Вечер я провёл со своими подводниками и узнал, что многие из них тоже пережили свои личные трагедии во время отпуска. Бергер обнаружил в руинах свой родной город Клёве, расположенный в непосредственной близости от линии фронта на западе. Во время пожара погибли его жена и единственный ребёнок. Кто-то показал ему место их захоронения. Сразу же после посещения могилы он вернулся на базу к своей подлодке. Один из мотористов тоже обнаружил только развалины своего дома. Его родители пропали без вести. Узнав об этом, он тоже поспешил вернуться на базу.
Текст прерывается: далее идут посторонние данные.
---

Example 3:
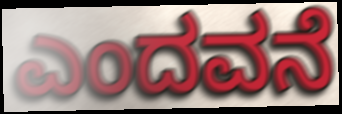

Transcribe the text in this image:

ಎಂದವನೆ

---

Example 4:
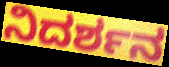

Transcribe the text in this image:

ನಿದರ್ಶನ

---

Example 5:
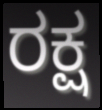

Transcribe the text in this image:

ರಕ್ಷ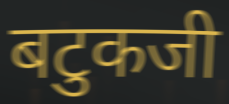
बटुकजी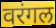
वरंगल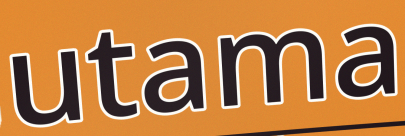
utamaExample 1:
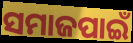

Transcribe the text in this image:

ସମାଜପାଇଁ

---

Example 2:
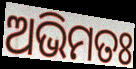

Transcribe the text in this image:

ଅଭିମତଃ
Другие подводники провели отпуска в поездах и автобусах в попытках найти свои семьи, спасавшиеся бегством из города в город. Те, кто всё-таки встретился с родными, почти не располагали временем для общения с ними. Кое-кто вообще не доехал до дома. Их города оказались уже за линией фронта, в Силезии. Для них всех, как и для меня, оставалась одна дорога – возвращение на подлодку к товарищам, с которыми они могли разделить трагическую судьбу.
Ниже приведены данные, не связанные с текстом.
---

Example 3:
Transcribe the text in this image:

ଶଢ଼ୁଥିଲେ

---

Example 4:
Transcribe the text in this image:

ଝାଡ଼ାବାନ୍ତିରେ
Однако не со всеми членами экипажа мои отношения складывались безоблачно. Наступил декабрь с его морозами и снегом, с пронизывающими восточными ветрами. Началась долгая зима. Под стать ненастным дням было и моё настроение, омрачённое присутствием в команде трёх офицеров. Старпом, главмех и курсант не обладали ни опытом, ни зрелостью. Они доставляли мне больше забот, чем помощи, и расхолаживали команду. Мои подводники, профессионалы, имевшие длинный– послужной список, боевой опыт и награды, видели мало проку от незрелого главмеха и относились к юному курсанту с нескрываемым презрением. Мириться с таким положением дел на боевой подлодке было тяжело и опасно. Я попросил отдел кадров заменить главмеха и курсанта. Подобная дежурная просьба, которая год назад была бы удовлетворена автоматически, даже если бы её расценили как каприз капитана, на этот раз была решительно отклонена. Моя попытка доказать, что кадровая замена необходима для сохранения боеспособности лодки и экипажа, вызвала лишь пренебрежительную отмашку. Мне как бы дали понять: «Какая разница? Жизнь подлодки слишком коротка, чтобы о ней беспокоиться, даже если команда подводников идеальна».
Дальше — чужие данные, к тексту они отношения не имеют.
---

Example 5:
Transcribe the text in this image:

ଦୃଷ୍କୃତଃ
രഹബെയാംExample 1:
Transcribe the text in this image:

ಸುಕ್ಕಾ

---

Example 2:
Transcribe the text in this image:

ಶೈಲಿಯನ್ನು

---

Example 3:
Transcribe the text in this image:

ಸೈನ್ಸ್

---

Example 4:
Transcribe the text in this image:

Не только некомпетентность была причиной моего недовольства курсантом. Что ещё хуже, он был приставлен нацистской партией вбивать в головы подводников официальные догмы, идеалы и лозунги. Партийное вмешательство в дела подводного флота имело короткую, но бурную историю, которой предшествовала неудавшаяся попытка покушения на Гитлера. До этого наш флот был свободен от политического вмешательства. Даже после покушения, когда партийное влияние на все стороны жизни страны резко усилилось, командиры подлодок, и в том числе я, успешно противодействовали проникновению в среду подводников офицеров-политработников пассивным сопротивлением. Но с упадком рейха партийное влияние становилось всё более могущественным и догматичным. Это приводило в отчаяние ветеранов, офицеров и рядовой состав, разделяющий их настроения. Подводники время от времени жаловались мне на попытки курсанта поучать их в партийном духе. Их реакция на это была совершенно естественной: они доказывали свою верность долгу и героизм делами и поступками и не нуждались в партийных поучениях относительно того, как воевать и умирать.